## What to produce
Return all the data, word for word.

## Entries shown
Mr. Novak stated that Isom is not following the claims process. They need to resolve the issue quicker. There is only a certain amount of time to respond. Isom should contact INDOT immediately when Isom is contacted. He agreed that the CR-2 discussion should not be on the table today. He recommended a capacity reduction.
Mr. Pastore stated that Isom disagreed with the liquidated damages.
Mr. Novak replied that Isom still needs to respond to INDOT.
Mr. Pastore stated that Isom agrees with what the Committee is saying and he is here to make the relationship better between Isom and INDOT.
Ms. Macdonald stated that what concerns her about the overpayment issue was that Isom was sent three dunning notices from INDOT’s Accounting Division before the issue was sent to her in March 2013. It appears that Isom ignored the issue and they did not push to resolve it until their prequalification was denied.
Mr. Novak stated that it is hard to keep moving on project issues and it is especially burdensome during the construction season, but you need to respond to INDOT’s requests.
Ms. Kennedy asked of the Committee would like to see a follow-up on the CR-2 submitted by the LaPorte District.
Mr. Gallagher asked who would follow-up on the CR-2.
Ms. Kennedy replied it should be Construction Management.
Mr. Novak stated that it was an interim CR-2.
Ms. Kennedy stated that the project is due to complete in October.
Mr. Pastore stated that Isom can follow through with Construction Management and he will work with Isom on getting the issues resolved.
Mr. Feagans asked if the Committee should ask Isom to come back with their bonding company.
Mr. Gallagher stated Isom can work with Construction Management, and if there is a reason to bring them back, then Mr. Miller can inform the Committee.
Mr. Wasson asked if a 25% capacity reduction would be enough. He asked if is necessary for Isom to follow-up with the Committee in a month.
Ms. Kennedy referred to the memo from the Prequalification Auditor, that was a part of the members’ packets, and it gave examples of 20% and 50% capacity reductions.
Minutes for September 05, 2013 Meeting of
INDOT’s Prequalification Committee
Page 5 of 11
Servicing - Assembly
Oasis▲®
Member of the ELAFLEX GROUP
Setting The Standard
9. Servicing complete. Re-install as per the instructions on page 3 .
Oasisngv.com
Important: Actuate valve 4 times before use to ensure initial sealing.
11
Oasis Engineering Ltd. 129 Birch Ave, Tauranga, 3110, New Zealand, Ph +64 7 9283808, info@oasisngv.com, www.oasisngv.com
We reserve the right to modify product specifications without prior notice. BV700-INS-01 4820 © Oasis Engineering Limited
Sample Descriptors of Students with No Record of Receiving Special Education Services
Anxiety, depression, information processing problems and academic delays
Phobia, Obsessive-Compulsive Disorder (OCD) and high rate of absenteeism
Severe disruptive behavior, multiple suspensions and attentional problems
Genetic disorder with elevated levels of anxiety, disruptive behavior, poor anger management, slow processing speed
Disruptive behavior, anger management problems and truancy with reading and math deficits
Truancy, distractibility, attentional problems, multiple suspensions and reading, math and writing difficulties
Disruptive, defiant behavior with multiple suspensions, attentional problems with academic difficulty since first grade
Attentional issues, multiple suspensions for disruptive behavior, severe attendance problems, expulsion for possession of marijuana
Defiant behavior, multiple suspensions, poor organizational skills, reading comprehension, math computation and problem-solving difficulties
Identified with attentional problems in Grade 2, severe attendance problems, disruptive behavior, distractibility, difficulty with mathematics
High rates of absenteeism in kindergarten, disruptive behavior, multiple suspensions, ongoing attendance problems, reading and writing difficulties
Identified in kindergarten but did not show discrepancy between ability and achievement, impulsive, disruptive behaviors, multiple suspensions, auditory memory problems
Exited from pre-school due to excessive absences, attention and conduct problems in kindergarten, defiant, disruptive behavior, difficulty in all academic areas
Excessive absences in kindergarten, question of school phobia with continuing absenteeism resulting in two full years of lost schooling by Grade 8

## Response
Mr. Novak stated that Isom is not following the claims process. They need to resolve the issue quicker. There is only a certain amount of time to respond. Isom should contact INDOT immediately when Isom is contacted. He agreed that the CR-2 discussion should not be on the table today. He recommended a capacity reduction.
Mr. Pastore stated that Isom disagreed with the liquidated damages.
Mr. Novak replied that Isom still needs to respond to INDOT.
Mr. Pastore stated that Isom agrees with what the Committee is saying and he is here to make the relationship better between Isom and INDOT.
Ms. Macdonald stated that what concerns her about the overpayment issue was that Isom was sent three dunning notices from INDOT’s Accounting Division before the issue was sent to her in March 2013. It appears that Isom ignored the issue and they did not push to resolve it until their prequalification was denied.
Mr. Novak stated that it is hard to keep moving on project issues and it is especially burdensome during the construction season, but you need to respond to INDOT’s requests.
Ms. Kennedy asked of the Committee would like to see a follow-up on the CR-2 submitted by the LaPorte District.
Mr. Gallagher asked who would follow-up on the CR-2.
Ms. Kennedy replied it should be Construction Management.
Mr. Novak stated that it was an interim CR-2.
Ms. Kennedy stated that the project is due to complete in October.
Mr. Pastore stated that Isom can follow through with Construction Management and he will work with Isom on getting the issues resolved.
Mr. Feagans asked if the Committee should ask Isom to come back with their bonding company.
Mr. Gallagher stated Isom can work with Construction Management, and if there is a reason to bring them back, then Mr. Miller can inform the Committee.
Mr. Wasson asked if a 25% capacity reduction would be enough. He asked if is necessary for Isom to follow-up with the Committee in a month.
Ms. Kennedy referred to the memo from the Prequalification Auditor, that was a part of the members’ packets, and it gave examples of 20% and 50% capacity reductions.
Minutes for September 05, 2013 Meeting of
INDOT’s Prequalification Committee
Page 5 of 11
Servicing - Assembly
Oasis▲®
Member of the ELAFLEX GROUP
Setting The Standard
9. Servicing complete. Re-install as per the instructions on page 3 .
Oasisngv.com
Important: Actuate valve 4 times before use to ensure initial sealing.
11
Oasis Engineering Ltd. 129 Birch Ave, Tauranga, 3110, New Zealand, Ph +64 7 9283808, info@oasisngv.com, www.oasisngv.com
We reserve the right to modify product specifications without prior notice. BV700-INS-01 4820 © Oasis Engineering Limited
Sample Descriptors of Students with No Record of Receiving Special Education Services
Anxiety, depression, information processing problems and academic delays
Phobia, Obsessive-Compulsive Disorder (OCD) and high rate of absenteeism
Severe disruptive behavior, multiple suspensions and attentional problems
Genetic disorder with elevated levels of anxiety, disruptive behavior, poor anger management, slow processing speed
Disruptive behavior, anger management problems and truancy with reading and math deficits
Truancy, distractibility, attentional problems, multiple suspensions and reading, math and writing difficulties
Disruptive, defiant behavior with multiple suspensions, attentional problems with academic difficulty since first grade
Attentional issues, multiple suspensions for disruptive behavior, severe attendance problems, expulsion for possession of marijuana
Defiant behavior, multiple suspensions, poor organizational skills, reading comprehension, math computation and problem-solving difficulties
Identified with attentional problems in Grade 2, severe attendance problems, disruptive behavior, distractibility, difficulty with mathematics
High rates of absenteeism in kindergarten, disruptive behavior, multiple suspensions, ongoing attendance problems, reading and writing difficulties
Identified in kindergarten but did not show discrepancy between ability and achievement, impulsive, disruptive behaviors, multiple suspensions, auditory memory problems
Exited from pre-school due to excessive absences, attention and conduct problems in kindergarten, defiant, disruptive behavior, difficulty in all academic areas
Excessive absences in kindergarten, question of school phobia with continuing absenteeism resulting in two full years of lost schooling by Grade 8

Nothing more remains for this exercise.